I’m assuming that everyone who reads my blog believes they’re a knowledgeable classic film fan? One of the articles that garnered the highest hits, ever, was my review of the TCM Classic Trivia book; if you’re hoping to add another trivia book alongside it, you might want to look into John DiLeo’s And You Thought You Knew Classic Movies: 200 Quizzes for Golden Age Movie Lovers. Between the TCM book and this, you’ll be able to showcase your movie trivia (or lack of it) with aplomb. I was frustrated to realize how little I knew in certain areas, and while DiLeo could do well to vary up the format of questions just a bit, I kept playing with it (both alone and with friends). This is a must-own for those wanting to spice up their movie trivia nights.

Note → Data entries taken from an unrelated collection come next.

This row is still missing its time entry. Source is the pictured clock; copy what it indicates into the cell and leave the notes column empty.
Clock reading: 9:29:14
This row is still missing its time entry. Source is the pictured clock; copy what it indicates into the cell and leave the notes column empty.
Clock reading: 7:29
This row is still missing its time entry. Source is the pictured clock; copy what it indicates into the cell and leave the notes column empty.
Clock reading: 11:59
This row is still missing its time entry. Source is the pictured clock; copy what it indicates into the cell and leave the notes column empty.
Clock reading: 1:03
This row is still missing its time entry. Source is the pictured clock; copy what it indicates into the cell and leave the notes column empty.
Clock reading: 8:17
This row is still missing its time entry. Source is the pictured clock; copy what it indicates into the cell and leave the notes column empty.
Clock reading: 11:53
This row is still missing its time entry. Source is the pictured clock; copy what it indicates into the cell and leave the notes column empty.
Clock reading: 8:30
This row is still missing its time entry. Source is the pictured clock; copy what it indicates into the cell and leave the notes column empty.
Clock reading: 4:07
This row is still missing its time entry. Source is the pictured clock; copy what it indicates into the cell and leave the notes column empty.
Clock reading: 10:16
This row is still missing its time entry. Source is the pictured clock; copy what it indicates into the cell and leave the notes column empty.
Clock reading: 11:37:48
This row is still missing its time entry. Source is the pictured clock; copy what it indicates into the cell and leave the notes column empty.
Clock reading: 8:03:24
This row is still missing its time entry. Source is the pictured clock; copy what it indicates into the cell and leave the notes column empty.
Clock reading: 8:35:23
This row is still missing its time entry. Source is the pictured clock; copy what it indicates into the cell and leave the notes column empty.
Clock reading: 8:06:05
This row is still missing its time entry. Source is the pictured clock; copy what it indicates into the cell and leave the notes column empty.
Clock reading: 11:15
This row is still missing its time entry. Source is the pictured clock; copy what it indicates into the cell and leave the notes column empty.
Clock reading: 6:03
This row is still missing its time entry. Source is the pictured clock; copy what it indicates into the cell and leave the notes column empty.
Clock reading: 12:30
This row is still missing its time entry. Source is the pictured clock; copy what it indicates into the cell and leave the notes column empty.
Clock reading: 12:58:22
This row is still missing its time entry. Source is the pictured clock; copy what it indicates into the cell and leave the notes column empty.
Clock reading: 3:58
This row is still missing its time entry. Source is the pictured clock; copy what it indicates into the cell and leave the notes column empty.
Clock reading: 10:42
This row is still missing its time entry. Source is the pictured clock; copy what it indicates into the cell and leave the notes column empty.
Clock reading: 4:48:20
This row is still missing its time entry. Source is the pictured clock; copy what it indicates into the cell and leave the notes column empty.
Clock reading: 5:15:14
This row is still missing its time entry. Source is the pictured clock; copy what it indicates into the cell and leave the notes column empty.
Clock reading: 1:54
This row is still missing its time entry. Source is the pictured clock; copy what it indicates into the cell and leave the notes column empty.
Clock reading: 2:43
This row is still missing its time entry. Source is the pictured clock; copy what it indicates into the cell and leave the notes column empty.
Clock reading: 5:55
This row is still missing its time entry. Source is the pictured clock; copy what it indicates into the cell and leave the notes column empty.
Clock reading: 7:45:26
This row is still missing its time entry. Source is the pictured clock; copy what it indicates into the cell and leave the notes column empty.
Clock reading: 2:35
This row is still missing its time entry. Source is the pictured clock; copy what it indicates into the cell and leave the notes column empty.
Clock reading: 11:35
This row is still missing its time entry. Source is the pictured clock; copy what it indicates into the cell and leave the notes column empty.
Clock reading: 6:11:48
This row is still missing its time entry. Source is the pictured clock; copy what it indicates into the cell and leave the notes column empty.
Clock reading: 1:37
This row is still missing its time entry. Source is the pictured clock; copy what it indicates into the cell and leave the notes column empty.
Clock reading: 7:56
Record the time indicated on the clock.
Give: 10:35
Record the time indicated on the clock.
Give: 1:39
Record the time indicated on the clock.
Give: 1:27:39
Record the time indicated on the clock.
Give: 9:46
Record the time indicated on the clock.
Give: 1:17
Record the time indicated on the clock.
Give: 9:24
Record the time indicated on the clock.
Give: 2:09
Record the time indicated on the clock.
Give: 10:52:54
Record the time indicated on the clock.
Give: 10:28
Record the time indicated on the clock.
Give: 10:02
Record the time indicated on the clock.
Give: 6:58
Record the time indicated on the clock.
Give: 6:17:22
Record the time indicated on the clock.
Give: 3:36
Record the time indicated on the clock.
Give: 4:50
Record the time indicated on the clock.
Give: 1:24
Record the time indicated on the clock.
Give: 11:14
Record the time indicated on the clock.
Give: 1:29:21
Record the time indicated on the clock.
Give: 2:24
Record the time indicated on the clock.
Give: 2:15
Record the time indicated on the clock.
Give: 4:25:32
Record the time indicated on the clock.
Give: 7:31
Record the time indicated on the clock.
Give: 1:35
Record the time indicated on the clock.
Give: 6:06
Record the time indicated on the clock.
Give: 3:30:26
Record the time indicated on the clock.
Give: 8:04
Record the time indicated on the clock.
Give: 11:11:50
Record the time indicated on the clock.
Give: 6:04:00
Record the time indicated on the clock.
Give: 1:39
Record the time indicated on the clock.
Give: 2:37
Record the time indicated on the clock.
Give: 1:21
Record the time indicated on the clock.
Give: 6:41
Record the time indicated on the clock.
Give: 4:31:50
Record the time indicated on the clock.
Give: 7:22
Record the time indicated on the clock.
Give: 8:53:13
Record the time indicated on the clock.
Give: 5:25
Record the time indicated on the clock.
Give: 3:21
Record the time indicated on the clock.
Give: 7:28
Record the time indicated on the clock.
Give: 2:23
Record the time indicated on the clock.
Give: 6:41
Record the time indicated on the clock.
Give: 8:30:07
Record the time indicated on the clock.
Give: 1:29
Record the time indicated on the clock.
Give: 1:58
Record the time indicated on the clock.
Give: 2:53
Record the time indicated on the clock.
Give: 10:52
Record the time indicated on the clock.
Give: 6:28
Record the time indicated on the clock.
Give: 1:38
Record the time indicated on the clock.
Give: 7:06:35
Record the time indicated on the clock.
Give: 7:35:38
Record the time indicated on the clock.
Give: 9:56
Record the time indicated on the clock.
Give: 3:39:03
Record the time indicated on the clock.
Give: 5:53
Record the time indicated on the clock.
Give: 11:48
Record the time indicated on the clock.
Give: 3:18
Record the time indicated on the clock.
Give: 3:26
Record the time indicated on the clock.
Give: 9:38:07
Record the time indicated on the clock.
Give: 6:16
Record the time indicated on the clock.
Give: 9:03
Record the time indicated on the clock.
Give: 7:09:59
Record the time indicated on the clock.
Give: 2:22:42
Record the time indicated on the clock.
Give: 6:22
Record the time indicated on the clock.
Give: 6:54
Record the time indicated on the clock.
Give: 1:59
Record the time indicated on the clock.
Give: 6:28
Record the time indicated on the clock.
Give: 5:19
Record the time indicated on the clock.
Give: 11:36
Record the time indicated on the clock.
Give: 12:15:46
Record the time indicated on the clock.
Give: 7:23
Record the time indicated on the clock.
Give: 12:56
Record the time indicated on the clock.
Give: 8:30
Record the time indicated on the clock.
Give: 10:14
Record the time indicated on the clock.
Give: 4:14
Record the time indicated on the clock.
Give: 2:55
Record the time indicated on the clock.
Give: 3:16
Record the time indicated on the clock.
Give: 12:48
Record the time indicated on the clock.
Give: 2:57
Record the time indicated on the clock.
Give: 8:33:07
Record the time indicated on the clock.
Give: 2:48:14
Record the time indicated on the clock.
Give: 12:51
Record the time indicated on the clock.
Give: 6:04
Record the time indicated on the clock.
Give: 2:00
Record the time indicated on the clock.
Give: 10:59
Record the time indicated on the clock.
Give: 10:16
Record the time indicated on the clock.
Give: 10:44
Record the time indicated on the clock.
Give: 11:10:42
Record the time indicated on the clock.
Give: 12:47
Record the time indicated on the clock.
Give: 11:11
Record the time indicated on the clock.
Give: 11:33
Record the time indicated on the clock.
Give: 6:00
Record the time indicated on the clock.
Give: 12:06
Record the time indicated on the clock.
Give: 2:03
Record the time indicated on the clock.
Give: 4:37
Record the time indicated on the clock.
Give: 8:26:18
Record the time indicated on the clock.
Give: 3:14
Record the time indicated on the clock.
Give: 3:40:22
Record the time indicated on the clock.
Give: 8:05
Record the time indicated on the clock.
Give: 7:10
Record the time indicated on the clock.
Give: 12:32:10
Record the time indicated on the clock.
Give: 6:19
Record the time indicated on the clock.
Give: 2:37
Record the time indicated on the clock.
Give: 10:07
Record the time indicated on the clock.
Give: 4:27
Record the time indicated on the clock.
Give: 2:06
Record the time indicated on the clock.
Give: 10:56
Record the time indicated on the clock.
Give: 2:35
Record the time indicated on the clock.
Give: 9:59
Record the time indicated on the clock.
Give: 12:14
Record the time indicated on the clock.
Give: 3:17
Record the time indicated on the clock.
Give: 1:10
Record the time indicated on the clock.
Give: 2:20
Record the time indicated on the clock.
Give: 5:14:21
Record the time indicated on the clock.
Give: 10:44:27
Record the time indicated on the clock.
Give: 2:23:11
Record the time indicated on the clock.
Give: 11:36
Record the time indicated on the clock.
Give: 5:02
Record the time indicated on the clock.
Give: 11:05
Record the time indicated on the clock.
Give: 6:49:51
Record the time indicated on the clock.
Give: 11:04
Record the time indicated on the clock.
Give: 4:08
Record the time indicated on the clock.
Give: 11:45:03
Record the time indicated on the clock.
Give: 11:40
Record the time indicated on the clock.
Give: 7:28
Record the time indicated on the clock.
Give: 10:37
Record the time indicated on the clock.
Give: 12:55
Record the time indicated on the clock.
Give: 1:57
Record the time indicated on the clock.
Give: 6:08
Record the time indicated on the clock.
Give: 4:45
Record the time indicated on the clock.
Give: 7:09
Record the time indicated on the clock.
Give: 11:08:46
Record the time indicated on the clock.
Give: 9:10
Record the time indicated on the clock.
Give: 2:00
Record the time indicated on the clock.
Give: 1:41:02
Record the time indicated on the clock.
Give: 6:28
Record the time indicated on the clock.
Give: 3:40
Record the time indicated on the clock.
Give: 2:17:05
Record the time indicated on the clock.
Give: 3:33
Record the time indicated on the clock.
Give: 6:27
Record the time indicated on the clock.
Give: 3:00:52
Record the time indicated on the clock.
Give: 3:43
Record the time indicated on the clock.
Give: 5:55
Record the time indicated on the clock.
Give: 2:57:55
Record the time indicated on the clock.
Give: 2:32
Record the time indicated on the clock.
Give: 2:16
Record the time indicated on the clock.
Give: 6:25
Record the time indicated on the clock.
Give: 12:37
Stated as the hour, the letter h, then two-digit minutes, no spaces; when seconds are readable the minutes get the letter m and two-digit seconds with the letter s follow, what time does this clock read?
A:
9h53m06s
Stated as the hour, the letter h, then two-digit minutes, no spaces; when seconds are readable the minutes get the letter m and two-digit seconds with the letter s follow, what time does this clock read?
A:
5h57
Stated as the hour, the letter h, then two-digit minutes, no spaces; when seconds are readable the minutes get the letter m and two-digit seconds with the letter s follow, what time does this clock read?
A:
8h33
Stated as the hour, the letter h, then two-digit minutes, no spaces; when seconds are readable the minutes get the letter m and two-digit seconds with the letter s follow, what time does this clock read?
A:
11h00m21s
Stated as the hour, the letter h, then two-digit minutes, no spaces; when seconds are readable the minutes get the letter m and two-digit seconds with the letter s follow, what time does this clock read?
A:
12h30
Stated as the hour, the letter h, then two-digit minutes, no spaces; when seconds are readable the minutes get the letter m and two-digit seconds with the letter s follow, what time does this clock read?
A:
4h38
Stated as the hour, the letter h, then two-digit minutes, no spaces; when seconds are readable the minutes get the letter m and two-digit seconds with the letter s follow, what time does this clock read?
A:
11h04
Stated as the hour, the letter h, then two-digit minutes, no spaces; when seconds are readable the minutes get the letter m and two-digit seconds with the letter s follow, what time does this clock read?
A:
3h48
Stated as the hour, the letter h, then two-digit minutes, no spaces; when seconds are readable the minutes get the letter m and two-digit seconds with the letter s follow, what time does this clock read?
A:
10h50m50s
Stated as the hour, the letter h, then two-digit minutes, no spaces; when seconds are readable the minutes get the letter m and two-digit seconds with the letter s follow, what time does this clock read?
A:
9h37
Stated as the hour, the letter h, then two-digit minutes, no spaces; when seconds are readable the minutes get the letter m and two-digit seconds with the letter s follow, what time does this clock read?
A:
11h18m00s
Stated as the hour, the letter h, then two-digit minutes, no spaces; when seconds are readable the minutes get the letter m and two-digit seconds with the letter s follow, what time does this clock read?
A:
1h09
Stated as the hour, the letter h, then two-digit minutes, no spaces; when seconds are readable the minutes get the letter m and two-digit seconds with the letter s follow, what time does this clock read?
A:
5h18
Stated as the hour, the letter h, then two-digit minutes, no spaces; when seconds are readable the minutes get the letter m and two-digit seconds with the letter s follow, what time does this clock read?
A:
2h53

If you’re hoping for sections devoted to big movies such as Casablanca, The Wizard of Oz, or Billy Wilder, you might be irritated. DiLeo isn’t catering to the person with expertise in one particular area; he’s testing everything and anything have to do with classic film. He’s determined to separate the wheat from the chaff; the casual classic film lover from the die-hard. The book is divided into several sections focused on characters, character names, actors, countries; from small plot points (such as what cities certain movies take place in) to narrative structure (matching an actor to the real life person they’ve played). Each question has ten actors/characters and are generally matching which tests your mettle; several questions I would get only two out of ten, some I would get half. I rarely got every sub-question correct. By the end you’ll want to watch movies you’ve never heard of, or revisit classics just so you can get a better score.
I would have preferred more multiple choice questions, or possibly fill in the blank. With the use of matching, it’s a great book to bring with you to the beach (if you don’t mind drawing lines to match up), but if you’re not keeping track in the book then it becomes hard to play with friends. The few times I did, I had to use different color pens and remind the players which choices they’d picked. DiLeo definitely has enough expertise to write a companion book for parties.
In the end, I only scored about 1150 (the back breaks down your total score and the various descriptions are dead-on; I was obviously someone who DVR‘d a lot of movies). I immediately wanted to go back and try to improve my score; one reason why you might want to use a pencil when playing. And You Thought You Knew Classic Movies is a must-own trivia book for fans of the TCM trivia book. DiLeo is well-versed in movies, and understands that typical trivia books can provide too many easy answers, or recycle only the most popular movies. He provides a diverse selection of movies from all genres before 1970. If you’re searching for a new book to play around with and test your knowledge, this is it!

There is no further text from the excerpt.